Environmental Protection Authority

Statutory Authority overview
- Formed: 1 January 1972
- Jurisdiction: Government of Western Australia
- Headquarters: Prime House, 8 Davidson Terrace Joondalup, WA 6027
- Minister responsible: Reece Whitby, Minister for Environment;
- Statutory Authority executive: Lee McIntosh, Acting Chair;
- Parent Statutory Authority: Department of Water and Environmental Regulation
- Website: www.epa.wa.gov.au

= Environmental Protection Authority (Western Australia) =

Department of government of Western Australia

The Environmental Protection Authority (EPA) is a statutory authority within the Government of Western Australia. Established on 1 January 1972, it comprises an independent board who provide public environmental advice to the government and is supported by the Department of Water and Environmental Regulation.
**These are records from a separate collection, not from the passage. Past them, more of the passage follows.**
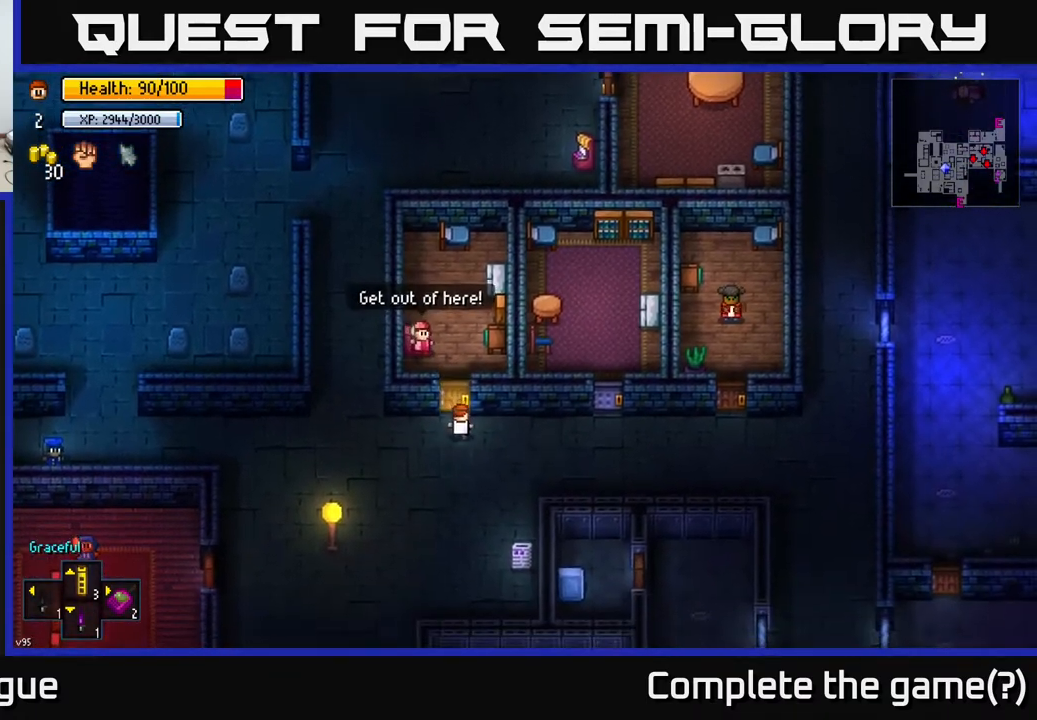
{"buttons": [], "left_stick": "right", "right_stick": "center", "events": [[17, "left_stick", "right"], [67, "A", "up"], [250, "left_stick", "up-right"], [417, "left_stick", "right"]]}
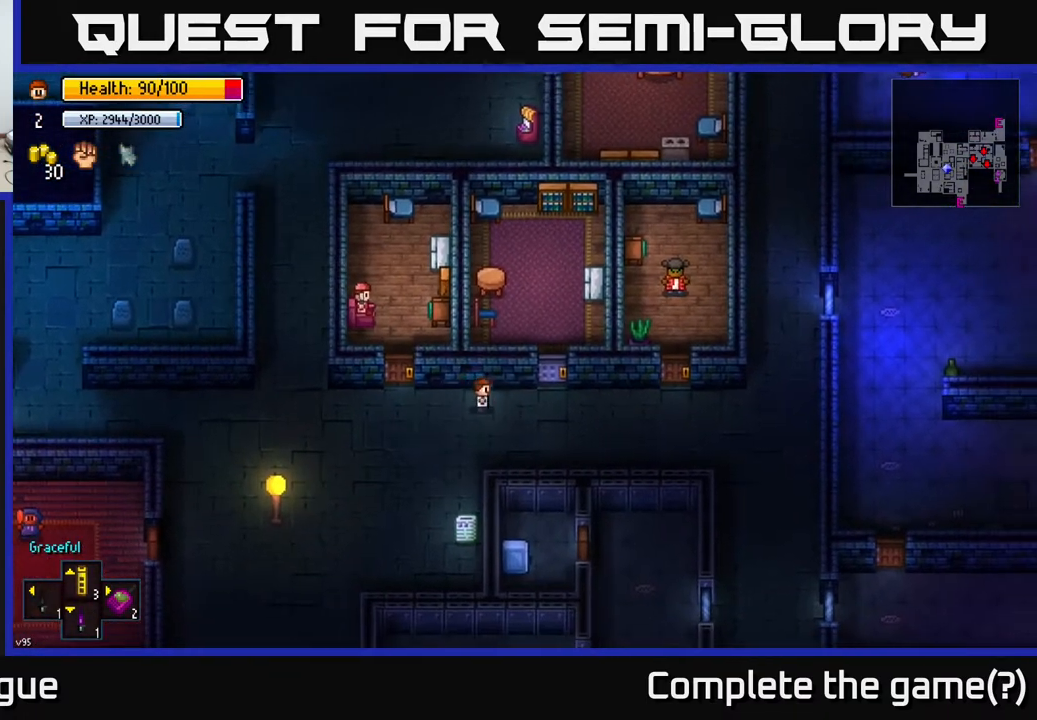
{"buttons": [], "left_stick": "left", "right_stick": "up", "events": [[17, "right_stick", "up"], [117, "left_stick", "down-left"], [167, "left_stick", "left"]]}
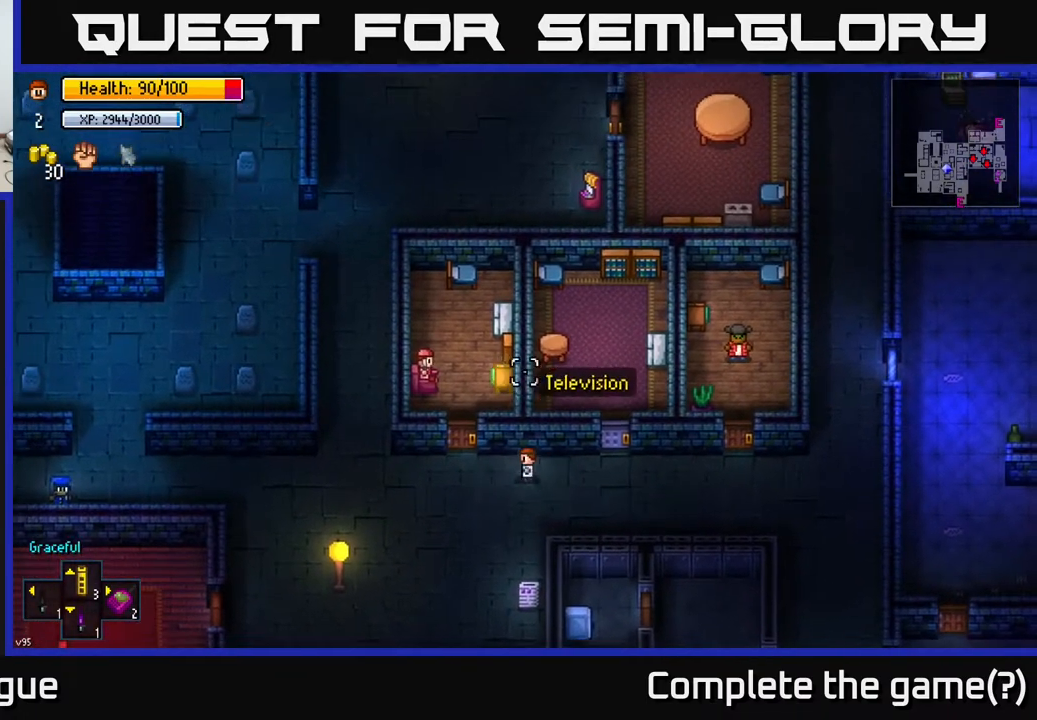
{"buttons": [], "left_stick": "up-left", "right_stick": "up-left", "events": [[100, "right_stick", "up-right"], [250, "right_stick", "up-left"], [450, "left_stick", "up-left"]]}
The EPA provides advice to the Minister for Environment through various reports, as well as releasing statements to the public detailing significant environmental matters. Its role also includes formulation of environmental protection policies.

==History==
The Tonkin government passed the Environmental Protection Act 1971, creating an independent environmental authority on 1 January 1972.

The 1971 act was subsequently replaced by the Environmental Protection Act 1986.

On 27 November 2009 the Western Australian Government formed a dedicated department to support the EPA, known as the Office of the Environmental Protection Authority (OEPA), in order to provide the Authority with greater independence and control of its policies and processes.

On 1 July 2017, OEPA was amalgamated with the Department of Environment Regulation and the Department of Water to form the Department of Water and Environmental Regulation.

==Description==
The authority consists of five members: a full-time chair, a part-time deputy chair, and three other part-time members. Members of the EPA board are not public servants. They are appointed by the Governor of Western Australia on the recommendation of the Minister for Environment. Unusually for a government authority, under the Environmental Protection Act 1986, neither the Authority or its chairman are subject to the direction of the Minister.

The OEPA provides support services such as negotiating with stakeholders and proponents, technical advice regarding the formulation of policies, research and formulation of reports, and monitoring of project implementation.

The authority operates and has statutory powers under the Environmental Protection Act 1986 and as amended by the Environmental Protection Amendment Bill 2002.